Merging parallel ties
The network above contains for every pair of actors that are connected two anti-parallel ties. This is due to the fact that adjacency matrices are always interpreted as encoding directed graphs. This interpretation is wrong in our example since the tie-generating question was "do actor A and actor B know each other?" which clearly generates an undirected relation. All pairs of anti-parallel directed links can be merged to one undirected link via the transformation tab.
Therefore chose links as the level on which the transformation should be applied, merge as the operation, and chose contrary directed in the drop-down menu right of merge. Clicking on transform! at the bottom of the tab executes the transformation and the network has been transformed into an undirected one with no parallel links.
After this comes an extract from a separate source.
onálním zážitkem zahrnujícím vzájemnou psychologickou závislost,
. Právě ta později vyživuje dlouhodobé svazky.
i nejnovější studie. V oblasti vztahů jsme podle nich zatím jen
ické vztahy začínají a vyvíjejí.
Since now we have already invested some work in the network, we might save it by clicking on file, save. (The first time we do this we have to assign a name to the network.) Note that the network is saved in GraphML format; indeed only this format guarantees that no information gets lost.
Importing attributes from CSV tables
Currently, the nodes have only one attribute called id. The values of other attributes are provided in the file Egonet_attributes.csv. This file can be merged into our current network via the attribute manager which can be started by clicking on the icon in visone's toolbar.
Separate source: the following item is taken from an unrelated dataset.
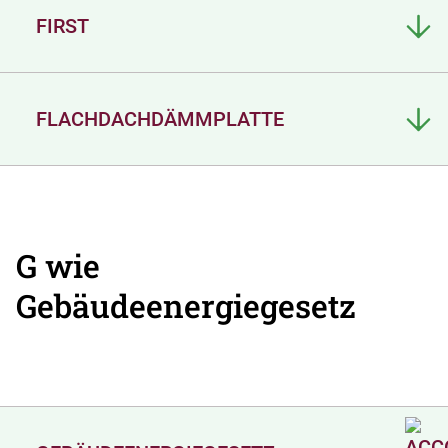
FIRST
FLACHDACHDÄMMPLATTE
G wie
Gebäudeenergiegesetz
In the attribute manager, choose the nodes radio-button in the top row, import & export on the left, and select the file Egonet_attributes.csv that you have previously downloaded to your computer.
Before clicking on apply it is very important to correctly set the value in the join by drop-down menu. This should point to the name of the attribute that identifies the nodes and tells visone which column in the imported CSV file holds these identifiers. Currently you can only select id but in general there might be several node attributes and the nodes could as well be identified by attributes having a different name than id. Clicking on apply opens an import options dialog; setting the options as shown to the left - in particular, setting the cell delimiter to semicolon (;) - and clicking on ok imports the attributes. You can see the result by checking the values radio button on the left hand side of the attribute manager. Then, you should see something similar to the image on the right.
Mapping attributes to graphics: categorical attributes
For many networks it is extremly insightful to show the attribute values in the network image. In visone, attributes can be mapped to graphical variables via the visualization tab.
In the visualization tab you can choose between plenty of options; these have to be set from top to bottom. For the category chose mapping since we want to map existing attributes to graphical variables. (The other two options are layout for applying a visualization algorithm and geometry for doing affine transformations, such as rotating or scaling.)
The type of the mapping refers to the type of the graphical variable that is used for encoding attribute values. This choice is restricted by the type of the attribute that is to be mapped. Numerical attributes can be mapped to graphical variables that allow the user to recognize that one actor has a larger value than another one; examples of such variables are size or position whose usage is demonstrated further down in this trail. In this section, however, we want to encode a categorical variable - more specifically, the country of origin of the actor. A good choice for a graphical variable to encode this information is color which we select in the drop-down menu right of type. For property chose node color.
The drop-down menu right of node value should be set to the name of the attribute that is to be encoded; we chose Afrm (meaning country of origin of the actor). Finally, selecting color table for the method option presents you a table with the different values of the Afrm attribute together with a predefined choice of colors that you can change as you wish. Clicking on the visualize! button at the bottom of the visualization tab applies the mapping whose result is shown in the network area of the visone window.